**ABOUT THIS TASK:** Only these lines of the data below are wanted: the one with "camera: 60 degrees right, 10 degrees down", the one with "(598, 291) = (717, 412): none -> banana", and any lines between them, each repeated exactly.

**SUPPLIED DATA:**
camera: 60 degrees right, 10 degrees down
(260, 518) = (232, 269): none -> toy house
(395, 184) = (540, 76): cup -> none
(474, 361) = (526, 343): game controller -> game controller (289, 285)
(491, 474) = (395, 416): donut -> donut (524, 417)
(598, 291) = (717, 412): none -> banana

==

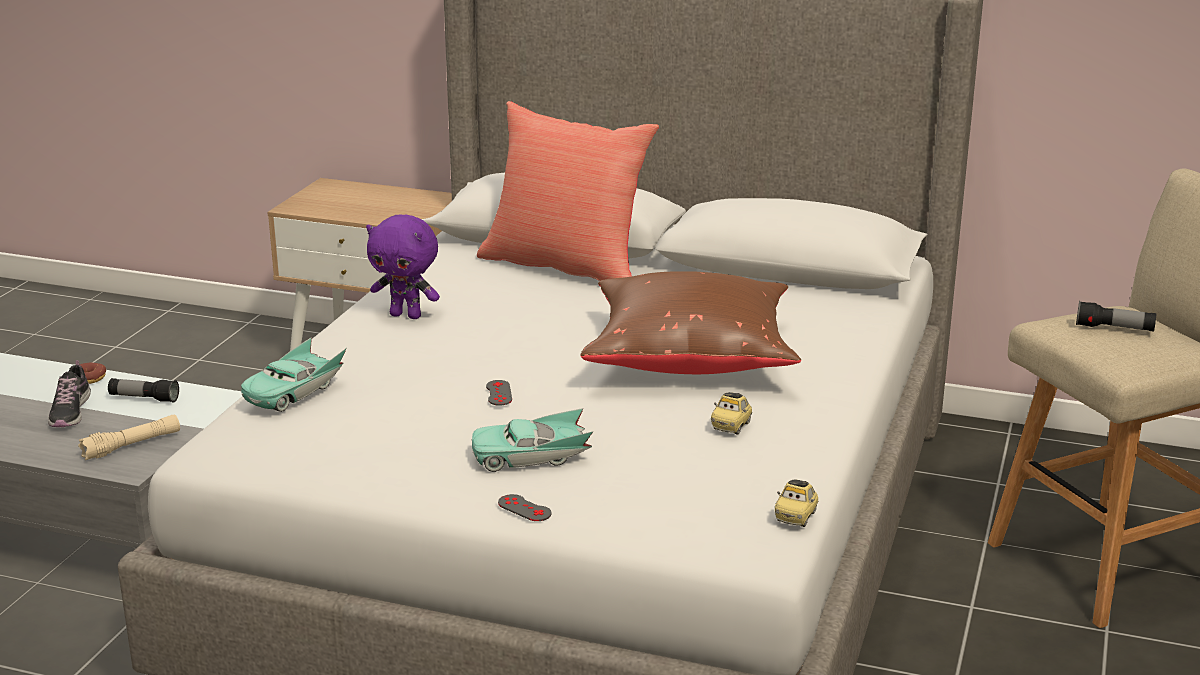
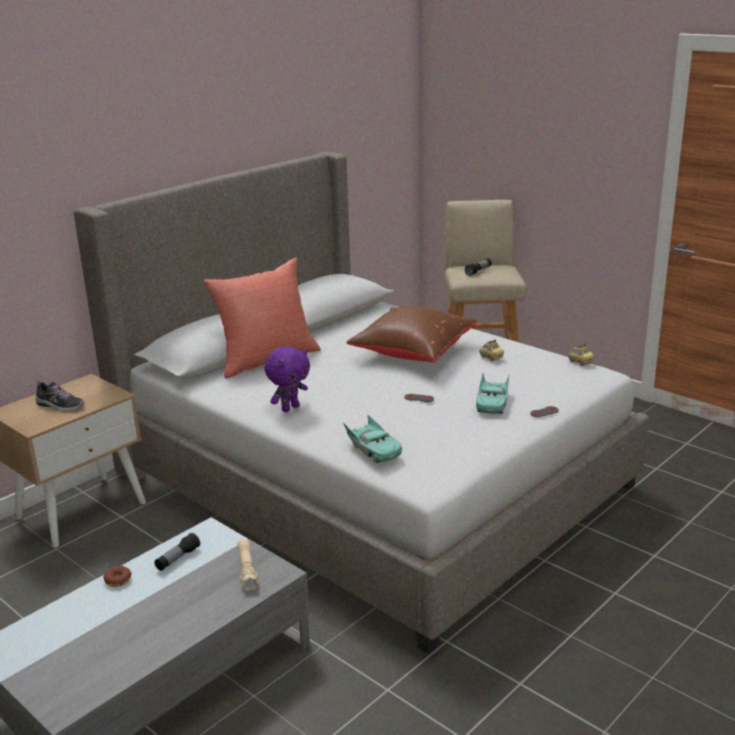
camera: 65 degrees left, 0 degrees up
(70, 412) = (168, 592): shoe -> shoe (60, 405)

**RESULT:**
camera: 60 degrees right, 10 degrees down
(260, 518) = (232, 269): none -> toy house
(395, 184) = (540, 76): cup -> none
(474, 361) = (526, 343): game controller -> game controller (289, 285)
(491, 474) = (395, 416): donut -> donut (524, 417)
(598, 291) = (717, 412): none -> banana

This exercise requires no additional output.